The company says for about $20 a parent can locate their child in a crowd or neighborhood up to 150 feet away.
More advanced GPS units and watches are also available at a higher price point, but they can follow or track a child through their teen years.
The Amber Alert GPS device costs between one and two hundred dollars, plus monthly monitoring fees, but the technology grows with the child.
“You can actually bring up your smartphone and see where the kid is. They also have an alert if they leave certain zones at school, it will automatically send you an alert,” said Meister. “They have speed controls in them. You can set them so if it goes above a certain speed it will send you a text alert.”
The Land-Air-Sea device is another way to track your teenager behind the wheel.
This product has been used for years on law enforcement and rescue vehicles and it provides real-time data on things like location and speed.
The Wherifone also offers GPS and two-way real-time talk as well as a 911 panic button.
The Wherifone also has a strong signal capable of calling for help even in dense wooded areas or buildings.

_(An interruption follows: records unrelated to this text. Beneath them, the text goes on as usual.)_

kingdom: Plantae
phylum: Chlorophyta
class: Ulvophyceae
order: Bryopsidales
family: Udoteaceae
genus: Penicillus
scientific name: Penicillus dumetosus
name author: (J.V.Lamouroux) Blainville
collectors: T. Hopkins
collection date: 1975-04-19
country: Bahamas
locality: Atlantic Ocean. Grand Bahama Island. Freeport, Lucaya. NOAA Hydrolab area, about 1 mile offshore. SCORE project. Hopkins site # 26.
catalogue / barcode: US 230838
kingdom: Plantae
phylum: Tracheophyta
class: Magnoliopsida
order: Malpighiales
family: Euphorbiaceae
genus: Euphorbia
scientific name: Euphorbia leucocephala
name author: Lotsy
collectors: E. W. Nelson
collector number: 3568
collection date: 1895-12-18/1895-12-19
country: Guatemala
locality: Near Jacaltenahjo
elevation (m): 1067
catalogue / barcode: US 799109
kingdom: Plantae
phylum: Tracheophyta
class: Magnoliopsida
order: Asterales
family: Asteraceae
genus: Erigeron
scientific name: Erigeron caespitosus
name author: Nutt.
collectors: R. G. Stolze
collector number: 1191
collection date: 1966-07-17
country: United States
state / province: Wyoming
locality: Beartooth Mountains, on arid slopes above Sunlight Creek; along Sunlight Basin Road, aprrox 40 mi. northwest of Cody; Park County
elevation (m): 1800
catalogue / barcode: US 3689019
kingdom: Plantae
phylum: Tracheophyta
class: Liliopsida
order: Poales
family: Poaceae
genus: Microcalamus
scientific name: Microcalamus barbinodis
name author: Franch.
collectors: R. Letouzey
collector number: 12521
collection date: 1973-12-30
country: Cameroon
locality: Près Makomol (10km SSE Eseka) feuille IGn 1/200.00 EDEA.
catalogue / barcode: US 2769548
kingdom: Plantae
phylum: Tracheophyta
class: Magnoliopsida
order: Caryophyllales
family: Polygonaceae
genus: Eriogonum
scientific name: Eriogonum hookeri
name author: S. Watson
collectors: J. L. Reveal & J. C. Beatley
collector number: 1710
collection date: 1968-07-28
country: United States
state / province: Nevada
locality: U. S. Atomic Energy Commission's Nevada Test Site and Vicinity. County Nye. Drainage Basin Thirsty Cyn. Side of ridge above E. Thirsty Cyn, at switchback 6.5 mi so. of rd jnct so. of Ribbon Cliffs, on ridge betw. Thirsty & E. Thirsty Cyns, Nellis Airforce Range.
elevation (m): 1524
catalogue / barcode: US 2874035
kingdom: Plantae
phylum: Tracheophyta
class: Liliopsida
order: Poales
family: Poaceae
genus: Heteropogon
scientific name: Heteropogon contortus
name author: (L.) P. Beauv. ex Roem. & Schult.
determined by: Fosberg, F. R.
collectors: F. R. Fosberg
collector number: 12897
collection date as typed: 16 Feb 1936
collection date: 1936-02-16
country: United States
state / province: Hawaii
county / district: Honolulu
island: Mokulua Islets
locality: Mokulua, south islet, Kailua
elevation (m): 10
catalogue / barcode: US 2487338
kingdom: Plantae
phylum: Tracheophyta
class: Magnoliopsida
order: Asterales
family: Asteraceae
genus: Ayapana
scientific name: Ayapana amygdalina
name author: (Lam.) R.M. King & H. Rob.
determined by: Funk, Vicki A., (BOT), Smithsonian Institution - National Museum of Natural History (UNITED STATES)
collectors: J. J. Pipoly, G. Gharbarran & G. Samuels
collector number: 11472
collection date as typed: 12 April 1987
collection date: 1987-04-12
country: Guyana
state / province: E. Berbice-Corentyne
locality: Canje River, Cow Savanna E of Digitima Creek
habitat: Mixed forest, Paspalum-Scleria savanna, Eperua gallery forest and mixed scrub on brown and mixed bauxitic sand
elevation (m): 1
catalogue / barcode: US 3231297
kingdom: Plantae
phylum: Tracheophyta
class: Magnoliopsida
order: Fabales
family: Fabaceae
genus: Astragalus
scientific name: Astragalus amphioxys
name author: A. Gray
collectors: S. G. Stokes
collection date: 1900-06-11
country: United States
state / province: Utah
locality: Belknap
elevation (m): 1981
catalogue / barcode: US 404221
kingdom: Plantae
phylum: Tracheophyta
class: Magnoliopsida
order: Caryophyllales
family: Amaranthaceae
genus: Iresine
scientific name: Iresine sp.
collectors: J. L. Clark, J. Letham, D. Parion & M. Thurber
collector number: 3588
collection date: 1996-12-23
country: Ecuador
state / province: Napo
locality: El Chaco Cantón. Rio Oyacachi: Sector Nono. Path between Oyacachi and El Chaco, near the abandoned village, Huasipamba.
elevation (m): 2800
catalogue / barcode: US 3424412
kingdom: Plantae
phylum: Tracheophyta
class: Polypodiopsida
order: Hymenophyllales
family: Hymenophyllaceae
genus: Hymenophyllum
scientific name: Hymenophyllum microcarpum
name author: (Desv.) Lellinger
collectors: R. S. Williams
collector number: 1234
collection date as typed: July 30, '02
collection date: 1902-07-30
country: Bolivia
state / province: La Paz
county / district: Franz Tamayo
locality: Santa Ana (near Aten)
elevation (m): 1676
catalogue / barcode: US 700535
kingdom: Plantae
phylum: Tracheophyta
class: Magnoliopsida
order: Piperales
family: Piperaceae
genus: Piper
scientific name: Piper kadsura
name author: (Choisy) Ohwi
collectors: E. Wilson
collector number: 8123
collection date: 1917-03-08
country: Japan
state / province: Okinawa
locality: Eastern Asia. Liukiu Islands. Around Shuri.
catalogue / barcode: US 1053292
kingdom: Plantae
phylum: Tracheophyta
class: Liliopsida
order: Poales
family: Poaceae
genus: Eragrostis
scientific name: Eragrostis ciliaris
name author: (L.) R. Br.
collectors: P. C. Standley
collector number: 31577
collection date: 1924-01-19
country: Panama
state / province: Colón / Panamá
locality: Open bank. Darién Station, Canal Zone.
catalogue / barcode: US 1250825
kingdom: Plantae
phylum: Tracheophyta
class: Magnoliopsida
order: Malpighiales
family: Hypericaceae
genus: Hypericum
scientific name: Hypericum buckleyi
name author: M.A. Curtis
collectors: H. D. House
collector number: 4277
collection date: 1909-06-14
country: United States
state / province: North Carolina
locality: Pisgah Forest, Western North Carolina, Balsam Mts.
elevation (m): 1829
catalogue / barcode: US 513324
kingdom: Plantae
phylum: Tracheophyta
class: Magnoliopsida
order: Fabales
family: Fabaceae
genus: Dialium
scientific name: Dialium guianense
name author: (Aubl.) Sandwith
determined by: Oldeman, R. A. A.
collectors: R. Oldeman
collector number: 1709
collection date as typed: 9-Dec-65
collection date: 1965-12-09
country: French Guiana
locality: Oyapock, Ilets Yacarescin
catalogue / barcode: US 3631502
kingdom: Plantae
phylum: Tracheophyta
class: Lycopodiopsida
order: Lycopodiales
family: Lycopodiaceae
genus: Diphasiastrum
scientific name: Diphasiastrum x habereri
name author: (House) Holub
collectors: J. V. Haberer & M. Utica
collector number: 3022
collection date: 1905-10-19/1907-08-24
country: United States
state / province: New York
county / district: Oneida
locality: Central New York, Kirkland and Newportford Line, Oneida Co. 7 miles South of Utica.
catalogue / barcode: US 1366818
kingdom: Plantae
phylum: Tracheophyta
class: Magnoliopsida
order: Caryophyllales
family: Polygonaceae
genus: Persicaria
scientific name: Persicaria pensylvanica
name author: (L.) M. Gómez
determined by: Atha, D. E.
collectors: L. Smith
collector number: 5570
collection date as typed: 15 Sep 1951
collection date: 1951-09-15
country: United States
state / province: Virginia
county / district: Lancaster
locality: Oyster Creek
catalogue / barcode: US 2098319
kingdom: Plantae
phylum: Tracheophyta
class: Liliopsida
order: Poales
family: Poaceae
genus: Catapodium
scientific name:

Both items cost under $150 dollars.
“I would consider it all,” said Melissa.
She generally trusts her four girls and says, “I think I know everything, but I’m probably being naïve. I’m sure there are things they don’t tell me.”
Meister says one of the biggest threats to young people is the Internet, but there are ways to track your child on both the web and their cell phones.
“You can literally watch as much or as little as possible depending on the software you get and at different price points, different levels of how much control you actually have,” said Meister.
He recommends two well-known computer anti-virus and tracking software companies.
They are Norton and Kaspersky and prices vary depending on the level of software protection purchased.
Microsoft also offers a free program for users.
The SnoopStick from CYBERsitter is another option.
For about $60, this product claims to allow parents to monitor their child’s Internet activity in real-time. Parents can even shut down conversations from a remote location.
“I don’t think there is anything wrong with that,” said Kenneth Trump, a national school safety expert. “Parents have not only the right but responsibility – children do not have a constitutional right to privacy as long as they are children in their parents’ home.”
However, Mr. Trump is concerned that some parents might put too much emphasis on the technology.
He says there are some simpler solutions, for example, putting the computer in a public family room.
“Where everyone can see what’s going on,” said Trump.
And he adds that gadgets are never a replacement for good parenting.
“We can use some of those tools to supplement the relationship, but you have to have a core foundation of trust, education, relationship, mentoring and guidance in place or you’re just dancing around with a bunch of electronic devices,” said Trump.
He advised parents to talk openly with their children and teach them how to handle threats, so that they are truly prepared if they should ever face trouble.